VN-EGNN: E(3)-Equivariant Graph Neural Networks with Virtual Nodes Enhance Protein Binding Site Identification

Florian Sestak,Lisa Schneckenreiter,Johannes Brandstetter,Sepp Hochreiter,Andreas Mayr,Günter Klambauer
2024-04-11
Abstract:Being able to identify regions within or around proteins, to which ligands can potentially bind, is an essential step to develop new drugs. Binding site identification methods can now profit from the availability of large amounts of 3D structures in protein structure databases or from AlphaFold predictions. Current binding site identification methods heavily rely on graph neural networks (GNNs), usually designed to output E(3)-equivariant predictions. Such methods turned out to be very beneficial for physics-related tasks like binding energy or motion trajectory prediction. However, the performance of GNNs at binding site identification is still limited potentially due to the lack of dedicated nodes that model hidden geometric entities, such as binding pockets. In this work, we extend E(n)-Equivariant Graph Neural Networks (EGNNs) by adding virtual nodes and applying an extended message passing scheme.

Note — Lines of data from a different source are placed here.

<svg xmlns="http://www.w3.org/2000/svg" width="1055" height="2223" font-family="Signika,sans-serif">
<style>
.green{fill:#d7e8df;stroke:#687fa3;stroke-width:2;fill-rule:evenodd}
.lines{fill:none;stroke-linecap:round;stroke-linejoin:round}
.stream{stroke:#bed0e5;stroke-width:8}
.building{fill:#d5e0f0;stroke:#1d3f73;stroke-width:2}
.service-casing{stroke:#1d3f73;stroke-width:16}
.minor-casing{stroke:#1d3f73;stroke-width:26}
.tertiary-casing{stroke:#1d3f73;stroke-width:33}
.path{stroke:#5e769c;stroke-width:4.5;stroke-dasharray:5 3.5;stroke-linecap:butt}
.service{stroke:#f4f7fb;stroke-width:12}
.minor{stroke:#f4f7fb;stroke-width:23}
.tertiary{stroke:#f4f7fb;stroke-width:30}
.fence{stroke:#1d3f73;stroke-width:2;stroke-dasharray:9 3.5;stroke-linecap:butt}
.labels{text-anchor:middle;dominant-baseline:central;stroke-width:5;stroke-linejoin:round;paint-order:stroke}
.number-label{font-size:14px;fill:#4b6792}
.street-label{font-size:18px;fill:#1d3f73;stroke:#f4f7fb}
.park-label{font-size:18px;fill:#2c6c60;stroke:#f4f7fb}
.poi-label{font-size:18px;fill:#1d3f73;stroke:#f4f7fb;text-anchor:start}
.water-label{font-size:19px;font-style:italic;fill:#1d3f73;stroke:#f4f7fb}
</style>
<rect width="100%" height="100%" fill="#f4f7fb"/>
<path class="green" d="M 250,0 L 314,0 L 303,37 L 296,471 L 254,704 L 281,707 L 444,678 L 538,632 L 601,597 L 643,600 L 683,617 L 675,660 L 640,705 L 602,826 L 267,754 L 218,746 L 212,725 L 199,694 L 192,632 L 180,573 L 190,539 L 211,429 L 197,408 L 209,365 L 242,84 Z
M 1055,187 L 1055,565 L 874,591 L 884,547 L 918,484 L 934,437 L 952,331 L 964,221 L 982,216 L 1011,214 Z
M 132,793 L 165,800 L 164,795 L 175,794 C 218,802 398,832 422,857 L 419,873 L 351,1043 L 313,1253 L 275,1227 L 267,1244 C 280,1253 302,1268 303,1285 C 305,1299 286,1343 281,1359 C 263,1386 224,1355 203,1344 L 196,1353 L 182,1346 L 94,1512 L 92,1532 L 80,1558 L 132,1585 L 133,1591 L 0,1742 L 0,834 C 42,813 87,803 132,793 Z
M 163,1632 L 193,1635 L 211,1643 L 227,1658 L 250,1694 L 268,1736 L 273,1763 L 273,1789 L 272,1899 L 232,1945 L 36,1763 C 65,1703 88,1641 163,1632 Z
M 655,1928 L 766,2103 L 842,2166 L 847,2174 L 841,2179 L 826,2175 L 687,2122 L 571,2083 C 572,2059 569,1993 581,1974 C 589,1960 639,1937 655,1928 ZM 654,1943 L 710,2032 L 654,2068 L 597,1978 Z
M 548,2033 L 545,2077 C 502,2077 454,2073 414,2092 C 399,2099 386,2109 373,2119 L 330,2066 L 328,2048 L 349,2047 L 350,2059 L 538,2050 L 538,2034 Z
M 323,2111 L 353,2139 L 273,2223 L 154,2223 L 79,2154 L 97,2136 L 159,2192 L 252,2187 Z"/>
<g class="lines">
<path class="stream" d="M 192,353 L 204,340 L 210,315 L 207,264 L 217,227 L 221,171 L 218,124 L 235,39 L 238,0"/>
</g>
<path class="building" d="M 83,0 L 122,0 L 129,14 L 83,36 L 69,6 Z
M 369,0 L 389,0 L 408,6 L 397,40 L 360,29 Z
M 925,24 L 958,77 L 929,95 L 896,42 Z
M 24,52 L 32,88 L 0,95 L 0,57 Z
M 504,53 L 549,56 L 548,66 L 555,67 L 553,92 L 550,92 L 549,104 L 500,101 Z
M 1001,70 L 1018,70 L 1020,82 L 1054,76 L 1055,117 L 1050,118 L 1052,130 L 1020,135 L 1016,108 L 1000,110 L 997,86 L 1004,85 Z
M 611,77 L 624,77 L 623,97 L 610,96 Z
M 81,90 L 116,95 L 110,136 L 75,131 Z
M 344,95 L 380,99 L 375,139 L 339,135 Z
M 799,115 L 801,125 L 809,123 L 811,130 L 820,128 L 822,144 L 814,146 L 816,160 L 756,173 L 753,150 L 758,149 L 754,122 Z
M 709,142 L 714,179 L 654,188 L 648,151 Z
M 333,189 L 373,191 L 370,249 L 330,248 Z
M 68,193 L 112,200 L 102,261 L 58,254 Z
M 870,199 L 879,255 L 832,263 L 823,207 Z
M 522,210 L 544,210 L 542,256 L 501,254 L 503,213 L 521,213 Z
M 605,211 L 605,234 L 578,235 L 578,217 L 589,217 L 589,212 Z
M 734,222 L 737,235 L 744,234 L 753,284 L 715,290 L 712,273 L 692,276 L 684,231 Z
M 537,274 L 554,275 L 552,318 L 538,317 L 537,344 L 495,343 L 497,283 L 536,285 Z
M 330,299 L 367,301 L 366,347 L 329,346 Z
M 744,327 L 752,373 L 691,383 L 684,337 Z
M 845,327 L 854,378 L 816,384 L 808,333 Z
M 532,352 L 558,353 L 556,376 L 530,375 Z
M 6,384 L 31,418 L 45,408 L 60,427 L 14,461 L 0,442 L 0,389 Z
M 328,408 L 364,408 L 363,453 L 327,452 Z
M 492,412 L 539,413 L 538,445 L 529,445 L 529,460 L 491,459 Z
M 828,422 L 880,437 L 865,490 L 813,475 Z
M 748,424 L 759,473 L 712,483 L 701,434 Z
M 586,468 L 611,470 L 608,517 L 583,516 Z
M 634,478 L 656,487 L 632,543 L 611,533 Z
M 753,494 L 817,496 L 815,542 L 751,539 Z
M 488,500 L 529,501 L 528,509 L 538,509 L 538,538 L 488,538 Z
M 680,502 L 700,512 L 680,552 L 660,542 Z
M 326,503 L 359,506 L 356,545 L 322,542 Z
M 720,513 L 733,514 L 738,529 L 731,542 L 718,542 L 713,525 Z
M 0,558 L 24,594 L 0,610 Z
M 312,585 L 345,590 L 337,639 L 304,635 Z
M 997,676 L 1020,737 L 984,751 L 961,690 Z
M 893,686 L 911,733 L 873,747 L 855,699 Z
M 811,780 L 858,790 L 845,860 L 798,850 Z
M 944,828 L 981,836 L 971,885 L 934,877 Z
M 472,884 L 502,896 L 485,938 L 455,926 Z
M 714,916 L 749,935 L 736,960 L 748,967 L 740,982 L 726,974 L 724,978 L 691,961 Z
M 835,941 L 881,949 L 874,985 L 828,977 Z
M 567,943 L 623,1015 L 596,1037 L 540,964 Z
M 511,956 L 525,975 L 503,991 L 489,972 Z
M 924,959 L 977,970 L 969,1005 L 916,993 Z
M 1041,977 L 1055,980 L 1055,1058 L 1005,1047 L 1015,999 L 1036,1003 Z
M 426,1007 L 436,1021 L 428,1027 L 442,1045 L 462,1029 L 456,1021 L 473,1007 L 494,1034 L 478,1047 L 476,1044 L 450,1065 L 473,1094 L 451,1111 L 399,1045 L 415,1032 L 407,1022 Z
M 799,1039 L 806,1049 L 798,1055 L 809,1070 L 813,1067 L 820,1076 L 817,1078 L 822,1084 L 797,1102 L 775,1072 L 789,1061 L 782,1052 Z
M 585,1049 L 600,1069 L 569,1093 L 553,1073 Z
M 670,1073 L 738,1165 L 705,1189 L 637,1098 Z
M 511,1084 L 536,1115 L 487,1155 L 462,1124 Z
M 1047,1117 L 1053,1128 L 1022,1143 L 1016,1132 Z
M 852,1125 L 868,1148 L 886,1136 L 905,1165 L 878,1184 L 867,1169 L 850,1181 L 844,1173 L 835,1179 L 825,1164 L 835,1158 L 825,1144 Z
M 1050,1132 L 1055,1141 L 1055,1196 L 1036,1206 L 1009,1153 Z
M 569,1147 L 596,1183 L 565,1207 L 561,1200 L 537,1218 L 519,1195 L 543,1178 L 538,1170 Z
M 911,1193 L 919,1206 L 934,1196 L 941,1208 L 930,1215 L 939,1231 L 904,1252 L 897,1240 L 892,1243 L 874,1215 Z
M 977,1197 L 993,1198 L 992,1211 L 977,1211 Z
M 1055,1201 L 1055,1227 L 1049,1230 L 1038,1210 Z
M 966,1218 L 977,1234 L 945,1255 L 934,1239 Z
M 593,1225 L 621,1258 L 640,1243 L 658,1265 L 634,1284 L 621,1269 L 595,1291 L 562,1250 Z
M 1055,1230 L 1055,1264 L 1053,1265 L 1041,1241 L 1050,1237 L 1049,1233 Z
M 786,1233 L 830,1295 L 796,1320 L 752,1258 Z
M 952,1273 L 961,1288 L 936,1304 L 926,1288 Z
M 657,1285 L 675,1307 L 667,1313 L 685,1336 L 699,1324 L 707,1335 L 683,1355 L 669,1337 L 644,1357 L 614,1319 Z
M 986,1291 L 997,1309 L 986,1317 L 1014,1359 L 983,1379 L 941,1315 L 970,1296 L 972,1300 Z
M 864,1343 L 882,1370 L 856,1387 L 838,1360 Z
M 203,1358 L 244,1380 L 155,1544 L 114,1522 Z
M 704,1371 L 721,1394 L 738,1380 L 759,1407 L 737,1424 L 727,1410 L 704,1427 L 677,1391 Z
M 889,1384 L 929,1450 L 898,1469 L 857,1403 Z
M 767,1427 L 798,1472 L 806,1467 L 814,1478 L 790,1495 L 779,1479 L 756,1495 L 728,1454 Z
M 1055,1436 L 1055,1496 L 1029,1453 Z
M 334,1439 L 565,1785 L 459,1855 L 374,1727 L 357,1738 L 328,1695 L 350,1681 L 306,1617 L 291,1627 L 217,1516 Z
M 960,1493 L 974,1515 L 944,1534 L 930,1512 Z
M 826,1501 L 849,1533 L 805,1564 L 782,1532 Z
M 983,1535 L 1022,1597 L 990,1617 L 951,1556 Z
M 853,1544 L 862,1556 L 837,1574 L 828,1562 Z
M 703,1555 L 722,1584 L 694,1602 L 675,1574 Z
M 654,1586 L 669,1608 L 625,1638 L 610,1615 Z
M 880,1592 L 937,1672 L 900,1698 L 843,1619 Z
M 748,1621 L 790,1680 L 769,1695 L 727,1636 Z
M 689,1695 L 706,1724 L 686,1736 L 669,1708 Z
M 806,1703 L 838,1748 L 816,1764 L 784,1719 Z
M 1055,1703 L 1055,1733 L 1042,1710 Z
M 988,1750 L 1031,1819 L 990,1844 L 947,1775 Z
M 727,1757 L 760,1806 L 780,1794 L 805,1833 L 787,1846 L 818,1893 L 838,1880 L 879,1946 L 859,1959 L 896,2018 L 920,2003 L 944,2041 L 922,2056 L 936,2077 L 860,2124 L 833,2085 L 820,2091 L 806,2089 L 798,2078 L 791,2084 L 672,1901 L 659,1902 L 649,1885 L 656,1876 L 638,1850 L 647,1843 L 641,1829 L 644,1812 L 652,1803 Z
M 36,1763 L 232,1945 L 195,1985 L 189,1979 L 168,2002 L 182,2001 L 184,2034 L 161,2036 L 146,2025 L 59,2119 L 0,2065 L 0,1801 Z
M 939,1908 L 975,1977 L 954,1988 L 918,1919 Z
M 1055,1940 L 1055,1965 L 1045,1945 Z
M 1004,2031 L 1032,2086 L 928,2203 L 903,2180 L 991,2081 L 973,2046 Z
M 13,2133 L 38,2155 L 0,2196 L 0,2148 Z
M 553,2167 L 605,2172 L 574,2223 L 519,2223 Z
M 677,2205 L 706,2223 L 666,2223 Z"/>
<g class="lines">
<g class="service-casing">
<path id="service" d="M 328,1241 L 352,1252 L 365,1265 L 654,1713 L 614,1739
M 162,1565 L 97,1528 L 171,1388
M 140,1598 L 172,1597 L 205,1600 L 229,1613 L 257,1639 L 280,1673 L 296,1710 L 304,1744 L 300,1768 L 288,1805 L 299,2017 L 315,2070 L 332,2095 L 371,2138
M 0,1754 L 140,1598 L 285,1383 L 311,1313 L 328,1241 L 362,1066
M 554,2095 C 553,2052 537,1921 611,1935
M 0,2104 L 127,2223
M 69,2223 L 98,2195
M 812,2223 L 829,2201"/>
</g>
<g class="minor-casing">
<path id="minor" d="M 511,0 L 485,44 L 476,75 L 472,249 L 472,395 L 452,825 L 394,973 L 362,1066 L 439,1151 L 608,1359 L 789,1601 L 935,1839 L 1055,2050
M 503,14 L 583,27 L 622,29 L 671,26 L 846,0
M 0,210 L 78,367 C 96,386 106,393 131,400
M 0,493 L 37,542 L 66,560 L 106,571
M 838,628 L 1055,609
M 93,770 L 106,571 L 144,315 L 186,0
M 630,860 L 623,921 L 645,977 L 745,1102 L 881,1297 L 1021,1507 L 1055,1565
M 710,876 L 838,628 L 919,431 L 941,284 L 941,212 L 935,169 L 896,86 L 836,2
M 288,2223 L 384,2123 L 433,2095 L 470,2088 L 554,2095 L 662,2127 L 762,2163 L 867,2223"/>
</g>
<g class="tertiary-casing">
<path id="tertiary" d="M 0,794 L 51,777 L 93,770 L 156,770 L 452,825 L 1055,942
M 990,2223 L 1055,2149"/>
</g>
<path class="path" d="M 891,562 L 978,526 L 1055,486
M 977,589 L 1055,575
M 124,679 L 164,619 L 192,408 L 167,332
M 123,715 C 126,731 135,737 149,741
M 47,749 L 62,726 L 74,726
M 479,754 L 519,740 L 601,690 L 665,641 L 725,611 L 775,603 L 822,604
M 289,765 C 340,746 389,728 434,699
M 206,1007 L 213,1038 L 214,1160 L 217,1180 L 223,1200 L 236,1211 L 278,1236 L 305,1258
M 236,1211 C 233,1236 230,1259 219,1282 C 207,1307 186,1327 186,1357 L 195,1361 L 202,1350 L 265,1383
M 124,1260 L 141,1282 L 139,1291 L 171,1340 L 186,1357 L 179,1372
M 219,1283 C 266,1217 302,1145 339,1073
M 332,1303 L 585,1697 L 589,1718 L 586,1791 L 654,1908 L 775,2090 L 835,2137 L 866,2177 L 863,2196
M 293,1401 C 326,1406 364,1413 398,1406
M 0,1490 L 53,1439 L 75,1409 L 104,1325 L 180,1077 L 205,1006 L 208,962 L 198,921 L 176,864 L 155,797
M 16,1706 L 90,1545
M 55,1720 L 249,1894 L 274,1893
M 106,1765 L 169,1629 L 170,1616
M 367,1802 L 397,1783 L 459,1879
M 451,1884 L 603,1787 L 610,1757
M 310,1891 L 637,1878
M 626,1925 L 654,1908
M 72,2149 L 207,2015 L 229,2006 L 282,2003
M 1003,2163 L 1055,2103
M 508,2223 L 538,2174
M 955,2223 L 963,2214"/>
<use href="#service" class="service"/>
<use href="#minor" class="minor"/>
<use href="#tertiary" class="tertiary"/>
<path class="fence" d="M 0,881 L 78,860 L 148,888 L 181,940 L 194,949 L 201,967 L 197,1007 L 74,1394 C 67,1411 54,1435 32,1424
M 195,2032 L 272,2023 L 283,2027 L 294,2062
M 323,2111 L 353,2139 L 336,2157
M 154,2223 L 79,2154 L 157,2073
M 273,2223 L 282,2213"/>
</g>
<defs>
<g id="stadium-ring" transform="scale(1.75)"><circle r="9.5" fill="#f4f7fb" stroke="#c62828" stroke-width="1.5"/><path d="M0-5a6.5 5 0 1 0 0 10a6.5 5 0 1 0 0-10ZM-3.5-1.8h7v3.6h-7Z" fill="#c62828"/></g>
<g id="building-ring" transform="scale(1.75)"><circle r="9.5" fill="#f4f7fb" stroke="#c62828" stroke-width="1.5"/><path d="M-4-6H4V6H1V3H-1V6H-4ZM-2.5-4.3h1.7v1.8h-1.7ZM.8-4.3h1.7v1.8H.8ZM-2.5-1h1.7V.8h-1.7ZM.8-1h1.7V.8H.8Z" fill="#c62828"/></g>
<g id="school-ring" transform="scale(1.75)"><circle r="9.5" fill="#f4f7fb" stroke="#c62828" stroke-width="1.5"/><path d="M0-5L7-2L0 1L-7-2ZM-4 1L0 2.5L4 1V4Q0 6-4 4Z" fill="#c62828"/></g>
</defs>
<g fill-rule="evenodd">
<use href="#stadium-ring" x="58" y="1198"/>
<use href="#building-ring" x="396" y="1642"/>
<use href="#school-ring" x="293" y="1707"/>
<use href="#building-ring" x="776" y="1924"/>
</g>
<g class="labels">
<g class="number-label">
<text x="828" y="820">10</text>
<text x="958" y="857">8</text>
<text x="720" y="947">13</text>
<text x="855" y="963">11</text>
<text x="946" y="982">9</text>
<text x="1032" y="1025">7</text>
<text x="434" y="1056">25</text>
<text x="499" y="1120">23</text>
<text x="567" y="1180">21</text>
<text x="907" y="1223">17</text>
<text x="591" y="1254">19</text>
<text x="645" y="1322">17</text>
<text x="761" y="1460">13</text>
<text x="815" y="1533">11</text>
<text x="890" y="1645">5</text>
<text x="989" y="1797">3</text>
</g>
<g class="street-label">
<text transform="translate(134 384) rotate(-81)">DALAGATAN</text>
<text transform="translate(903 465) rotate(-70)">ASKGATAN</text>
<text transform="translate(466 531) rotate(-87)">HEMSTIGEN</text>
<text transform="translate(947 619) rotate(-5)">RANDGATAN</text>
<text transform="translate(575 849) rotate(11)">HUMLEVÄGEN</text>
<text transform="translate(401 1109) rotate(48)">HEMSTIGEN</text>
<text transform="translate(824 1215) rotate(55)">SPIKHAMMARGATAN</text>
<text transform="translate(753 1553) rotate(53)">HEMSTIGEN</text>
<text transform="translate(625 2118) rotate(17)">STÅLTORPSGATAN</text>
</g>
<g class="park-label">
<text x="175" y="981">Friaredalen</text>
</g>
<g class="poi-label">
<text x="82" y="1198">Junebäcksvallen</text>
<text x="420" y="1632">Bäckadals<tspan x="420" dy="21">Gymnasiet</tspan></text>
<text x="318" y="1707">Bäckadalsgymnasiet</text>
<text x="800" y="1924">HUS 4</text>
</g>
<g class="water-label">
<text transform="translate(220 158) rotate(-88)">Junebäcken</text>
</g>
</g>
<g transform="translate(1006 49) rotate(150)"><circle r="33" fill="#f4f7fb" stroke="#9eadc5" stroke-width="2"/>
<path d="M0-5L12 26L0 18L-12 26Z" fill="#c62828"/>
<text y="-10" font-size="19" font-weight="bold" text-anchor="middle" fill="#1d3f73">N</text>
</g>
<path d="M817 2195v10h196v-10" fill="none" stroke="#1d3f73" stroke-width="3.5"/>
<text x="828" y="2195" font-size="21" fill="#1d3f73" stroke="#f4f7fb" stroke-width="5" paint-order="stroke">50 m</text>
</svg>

The virtual nodes in these graphs are dedicated quantities to learn representations of binding sites, which leads to improved predictive performance. In our experiments, we show that our proposed method VN-EGNN sets a new state-of-the-art at locating binding site centers on COACH420, HOLO4K and PDBbind2020.
Machine Learning,Artificial Intelligence,Biomolecules
What problem does this paper attempt to address?
This paper focuses on the problem of protein binding site recognition, which is a critical computational challenge in drug discovery. With the development of technologies such as AlphaFold, the availability of a large amount of protein 3D structure data provides new opportunities for this problem. Current methods mainly rely on graph neural networks (GNNs), especially E(3)-equivariant GNNs, which perform well in predicting physical tasks such as binding energy or motion trajectory. However, the performance of GNNs in binding site recognition is still limited, possibly due to the lack of dedicated nodes that can simulate hidden geometric entities such as binding pockets. The paper proposes a new method called VN-EGNN (Virtual Node E(3)-equivariant Graph Neural Network), which enhances GNNs by adding virtual nodes and adopting an extended message-passing scheme. Virtual nodes are designed to learn the representation of binding sites, thereby improving prediction performance. Experiments show that VN-EGNN sets new state-of-the-art standards on datasets such as COACH420, HOLO4K, and PDBbind2020, accurately locating the center of binding sites. The paper also discusses the limitations of GNNs, including limited expressive power, over-smoothing, and over-compression, and points out that virtual nodes can alleviate these issues. By updating the coordinates of virtual nodes, VN-EGNN can predict the center of binding sites, forming a useful neural representation of the binding sites. Finally, the paper proposes a new E(3)-equivariant GNN architecture incorporating virtual nodes, which is the first of its kind that does not rely on prior knowledge, and evaluates its performance on various benchmark datasets.